__TASK__: Write out every line of the data below verbatim, leaving out the pictures.

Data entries
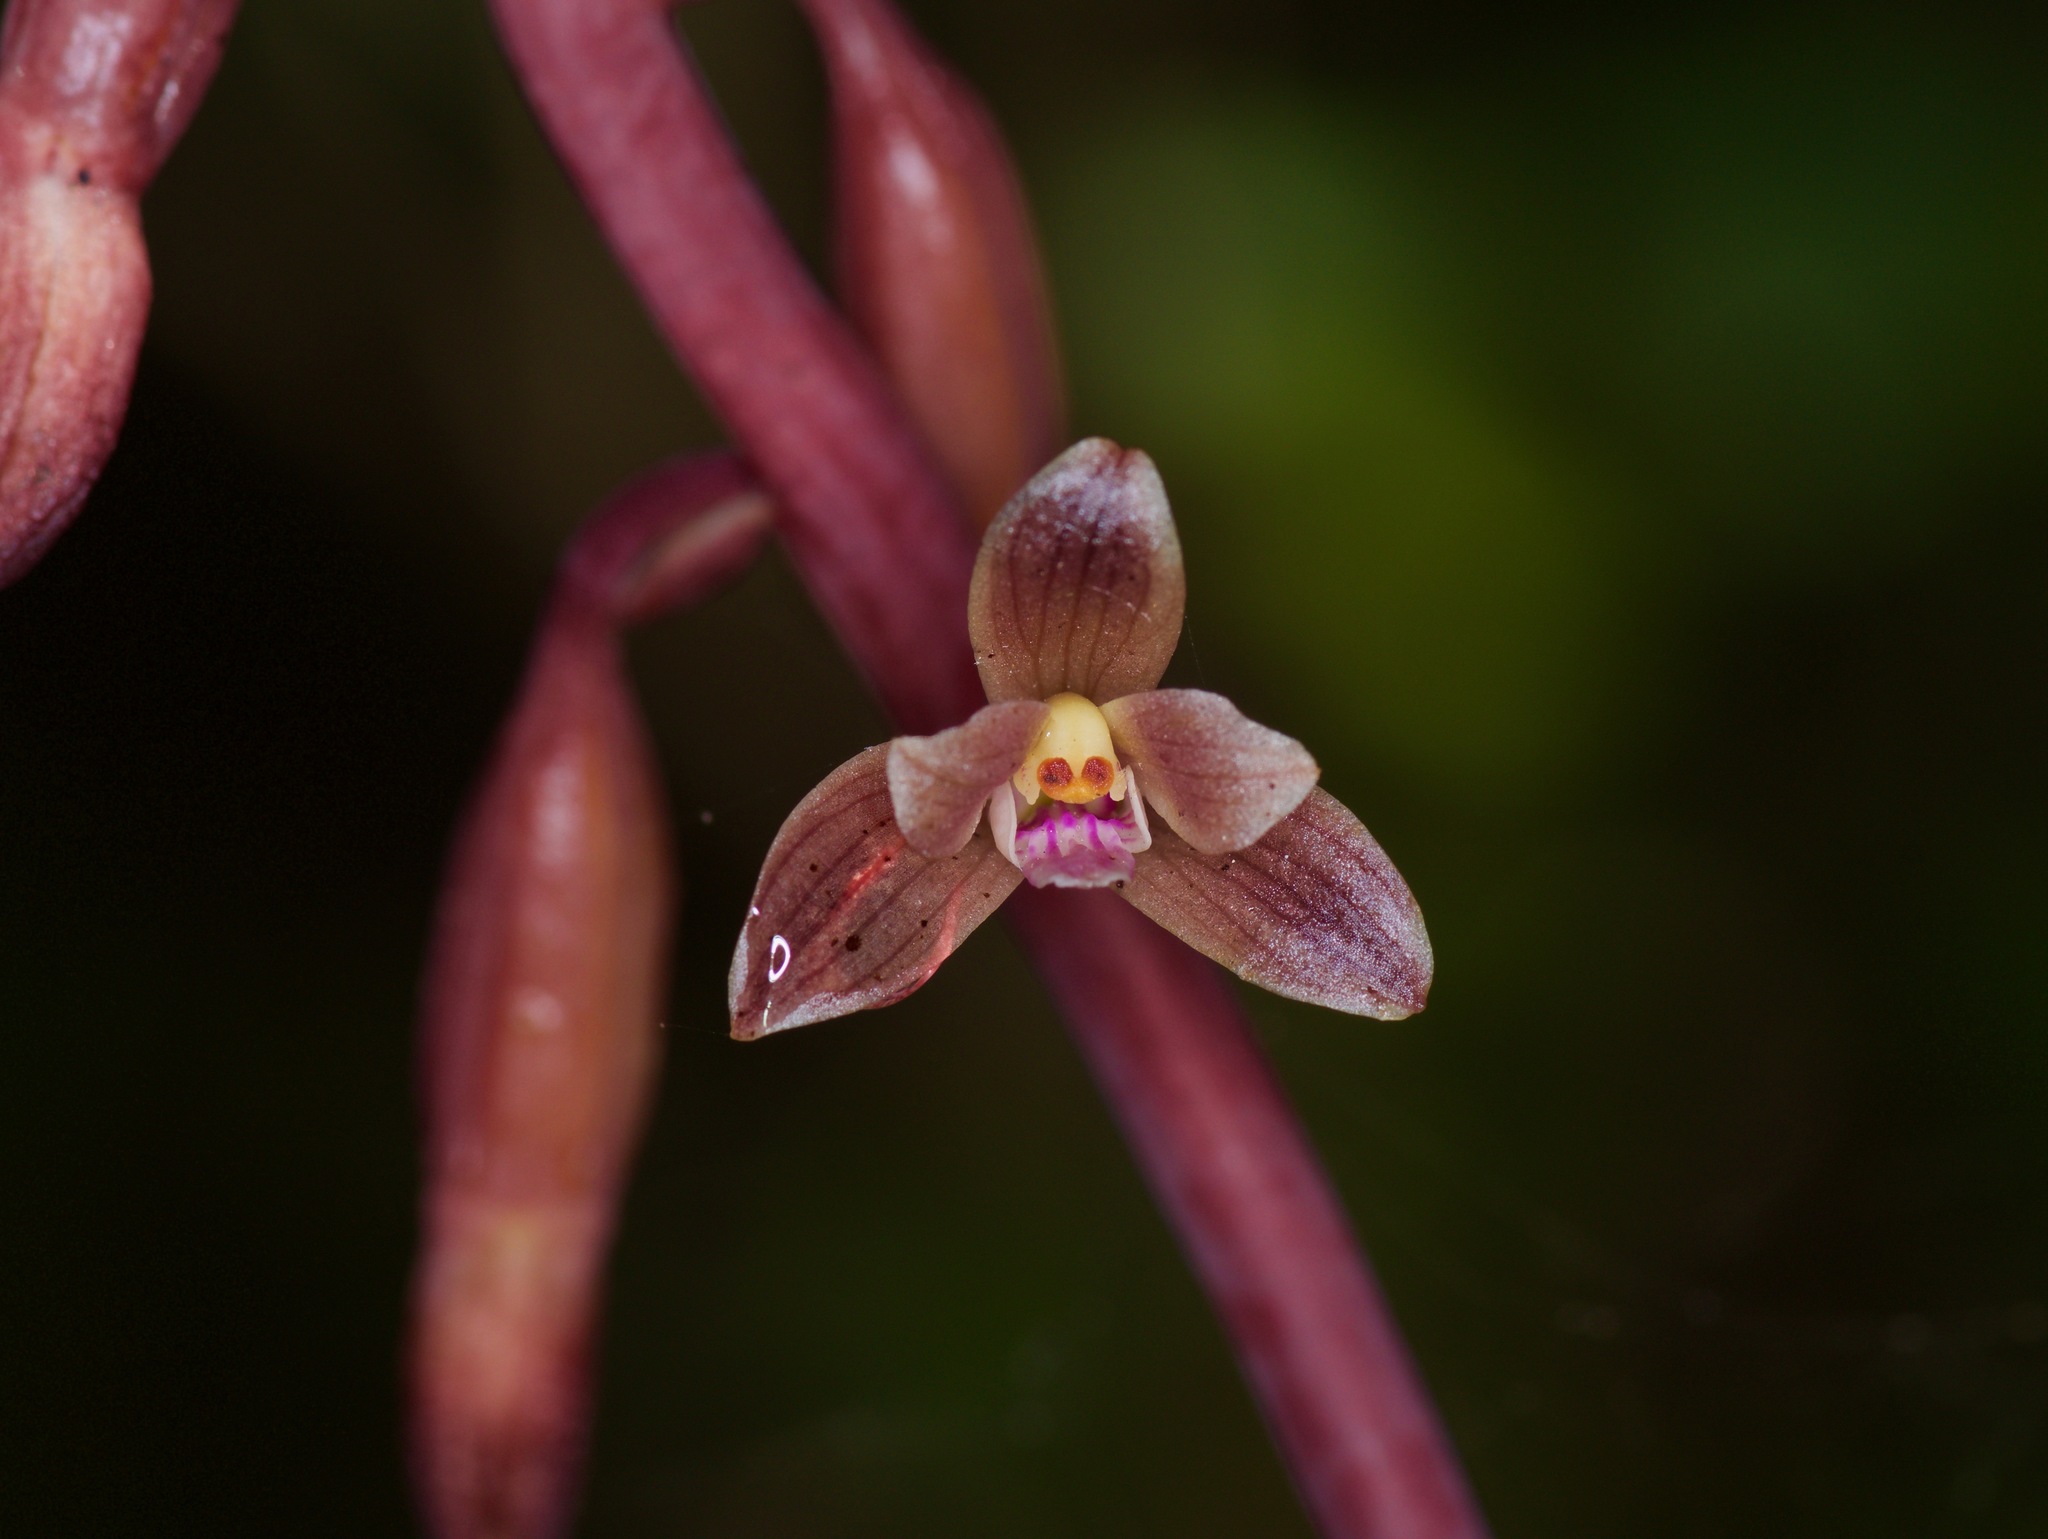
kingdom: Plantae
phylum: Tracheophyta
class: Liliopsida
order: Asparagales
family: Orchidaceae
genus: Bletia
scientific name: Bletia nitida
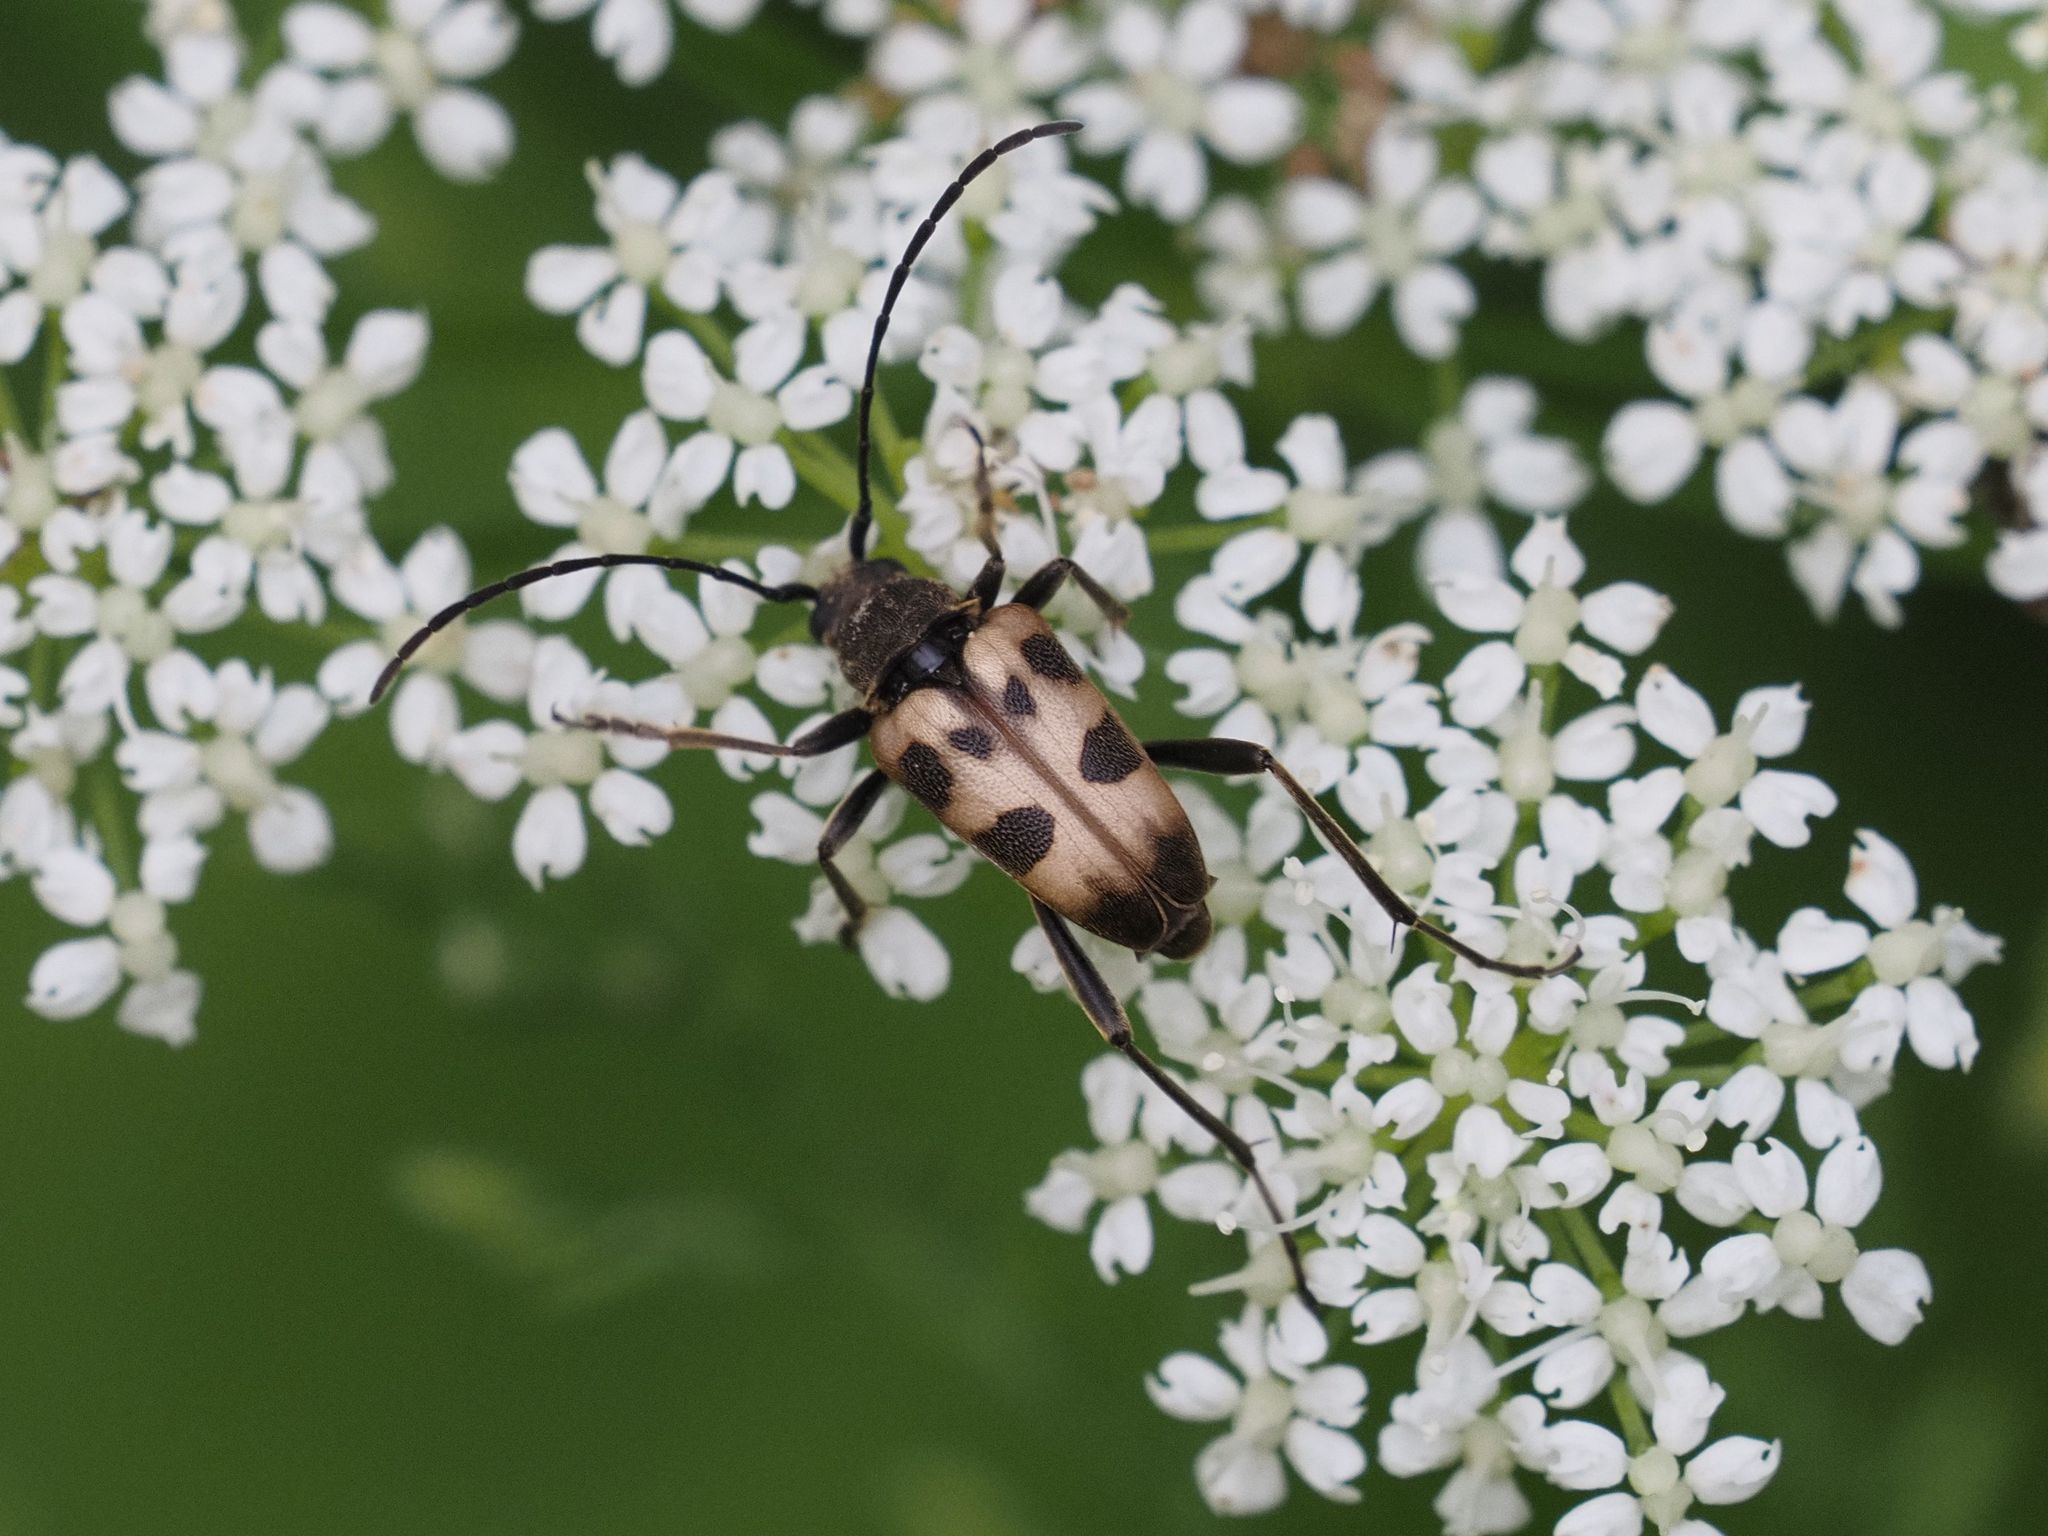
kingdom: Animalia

__EXPECTED ANSWER__:
kingdom: Plantae
phylum: Tracheophyta
class: Liliopsida
order: Asparagales
family: Orchidaceae
genus: Bletia
scientific name: Bletia nitida
kingdom: Animalia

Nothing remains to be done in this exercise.